After Darkness

After Darkness
Episode 32



Saat bangun dari tidur nya, Elsa merasa begitu lapar dan haus. Ia pun mengambil botol minum nya namun sayangnya botol itu sudah kosong, membuat Elsa berdecak kesal.


Elsa beranjak dari kasur mungil nya yang membuat ia selalu merasa sakit punggung setiap bangun di pagi hari.


Elsa pun segera pergi ke dapur tanpa memperdulikan penampilan nya yang acak acakan.


Sementara di dapur, Robin sedang menunggu Bi Sum yang membuatkan nya kopi.


"Gara gara tadi malam, aku benar benar mengantuk sekarang" kata Robin sambil menguap. Ia sudah rapi dengan setelan jas hitam nya, hari ini ia punya jadwal yang sangat penting dengan investor perusahaan nya.


Robin merasa sedikit gugup sebenarnya, karena ia tidak punya pengalaman apapun dalam hal seperti ini. Namun Robin sangat percaya diri, ia pasti mampu menghandle bisnis keluarga nya.


"Kue nya di habisin, Den?" tanya Bi Sum sambil mengadu kopi nya.


"Sisa sedikit saja, Bi. Nanti keluarkan dari kamar Mama ya, kalau Mama sudah bangun" kata Robin.


"Iya, Den. Memang nya tadi malam Nyonya sama Den Robin tidur jam berapa? Tumben Nyonya jam segini belum bangun" ujar Bi Sum.


"Malam, Bi. Sampai jam 2, habis makan kue kami nonton film, kami ngobrol eh, tahu tahu sudah jam 2" kata Robin.


"Mungkin karena sudah lama kalian tidak mengobrol" kata Bi Sum sambil tersenyum senang, ikut merasa bahagia atas hubungan Robin dan Bu Anita yang terlihat semakin dekat sejak Robin kembali ke rumah ini.
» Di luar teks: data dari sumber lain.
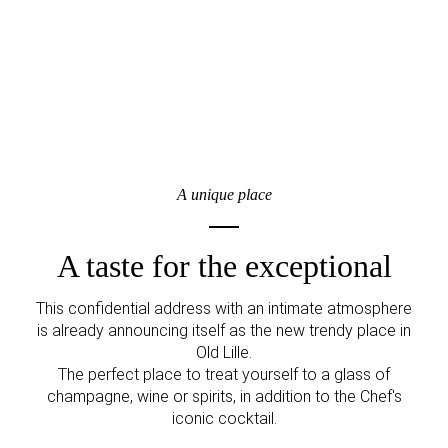
A unique place
A taste for the exceptional
This confidential address with an intimate atmosphere
is already announcing itself as the new trendy place in
Old Lille.
The perfect place to treat yourself to a glass of
champagne, wine or spirits, in addition to the Chef's
iconic cocktail.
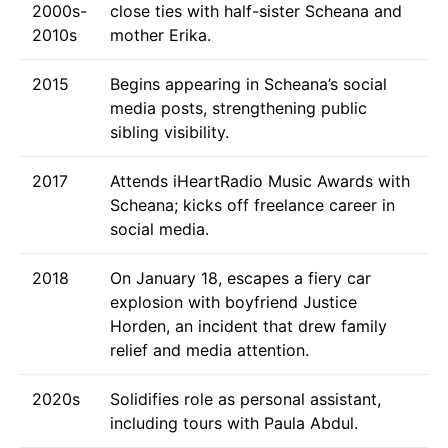
2000s-
close ties with half-sister Scheana and
2010s
mother Erika.
2015
Begins appearing in Scheana’s social
media posts, strengthening public
sibling visibility.
2017
Attends iHeartRadio Music Awards with
Scheana; kicks off freelance career in
social media.
2018
On January 18, escapes a fiery car
explosion with boyfriend Justice
Horden, an incident that drew family
relief and media attention.
2020s
Solidifies role as personal assistant,
including tours with Paula Abdul.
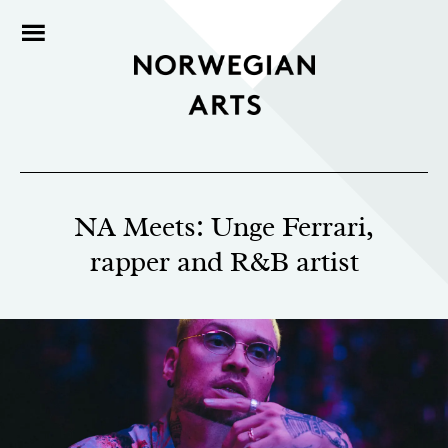
NA Meets: Unge Ferrari,
rapper and R&B artist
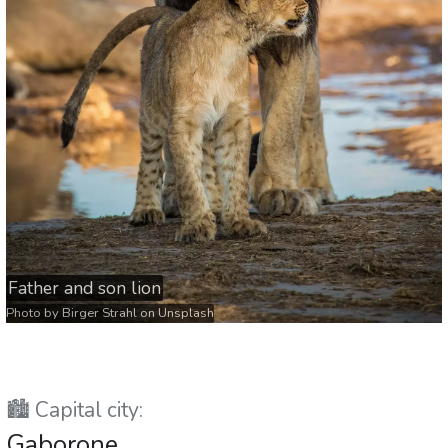
Father and son lion
Photo by
Birger Strahl
on
Unsplash
🏙️ Capital city:
Gaborone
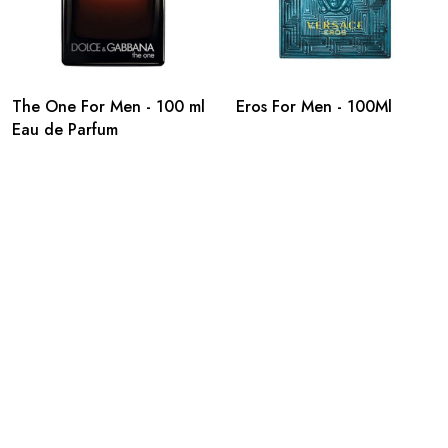
The One For Men - 100 ml
Eros For Men - 100Ml
Eau de Parfum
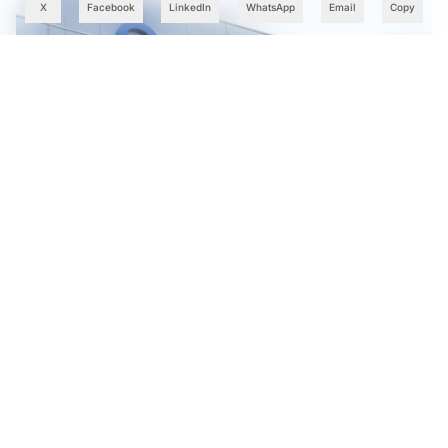
X
Facebook
LinkedIn
WhatsApp
Email
Copy
Cognizant Expands Anthropic Partnership, Embeds Claude
AI Across Enterprise Platforms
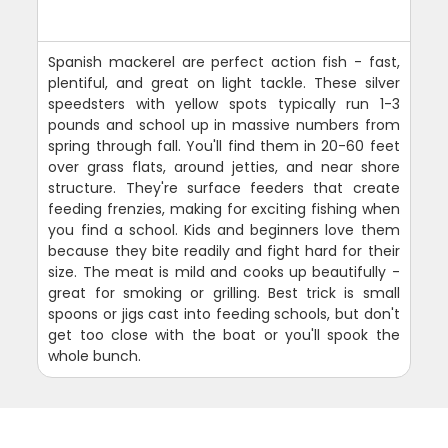
Spanish mackerel are perfect action fish - fast,
plentiful, and great on light tackle. These silver
speedsters with yellow spots typically run 1-3
pounds and school up in massive numbers from
spring through fall. You'll find them in 20-60 feet
over grass flats, around jetties, and near shore
structure. They're surface feeders that create
feeding frenzies, making for exciting fishing when
you find a school. Kids and beginners love them
because they bite readily and fight hard for their
size. The meat is mild and cooks up beautifully -
great for smoking or grilling. Best trick is small
spoons or jigs cast into feeding schools, but don't
get too close with the boat or you'll spook the
whole bunch.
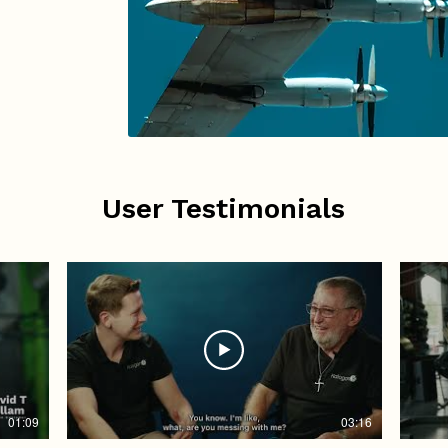
User Testimonials
01:09
03:16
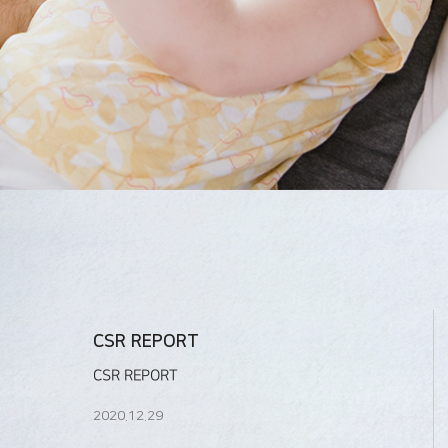
CSR REPORT
CSR REPORT
2020.12.29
Bi Sum memberikan segelas kopi panas nya itu pada Robin.


"Ouch, Ouch panas...panas!" teriak Elsa yang tentu saja membuat Robin langsung panik.


Ia segera meletakkan gelas nya asal dan menarik tangan Elsa, membawa nya ke wastafel kemudian ia langsung menyiram lengan Elsa yang terkena kopi panas itu. Robin tampak merasa bersalah, bahkan ia menggulungkan lengan baju Elsa yang sudah basah. Robin meringis saat melihat lengan mungil Elsa yang putih itu kini memerah. Ia menyiram lengan Elsa dengan merata, begitu perduli dan tulus.


"Dasar sialan kamu tuh ya, jahat banget. Ini tindak kriminal!!!" seru Elsa tiba tiba dengan lantang yang langsung membuat rasa bersalah dan cemas Robin langsung menguap seketika, seolah ia tersadar siapa yang sedang ia pedulikan saat ini. Raut wajah cemas nya kini telah musnah dan berganti dengan raut wajah arogan nya.


Robin menatap Elsa dan langsung menghempaskan tangan Elsa dengan kasar membuat Elsa meringis perih.


"Auch, apa apaan kamu ini..." teriak Elsa lagi kemudian ia meniup lengan nya itu yang terasa panas dan perih itu.


"Aku sudah bantuin, bukan nya berterima kasih kamu malah meneriaki aku melakukan tindak kriminal?" desis Robin marah.


"Memang iya, kamu melakukan tindak kriminal. Kamu menyiram ku dengan kopi panas, aku bisa melaporkan mu ke polisi" gertak Elsa yang membuat Robin tertawa mengejek.


"Silahkan, dan setelah itu akan menyiram wajah mu dengan air keras" ujar Robin yang membuat Elsa melongo.


"Tahu gini, seharusnya aku racun saja kue ulang tahun Mama mu itu. Biar kalian semua mati!!!"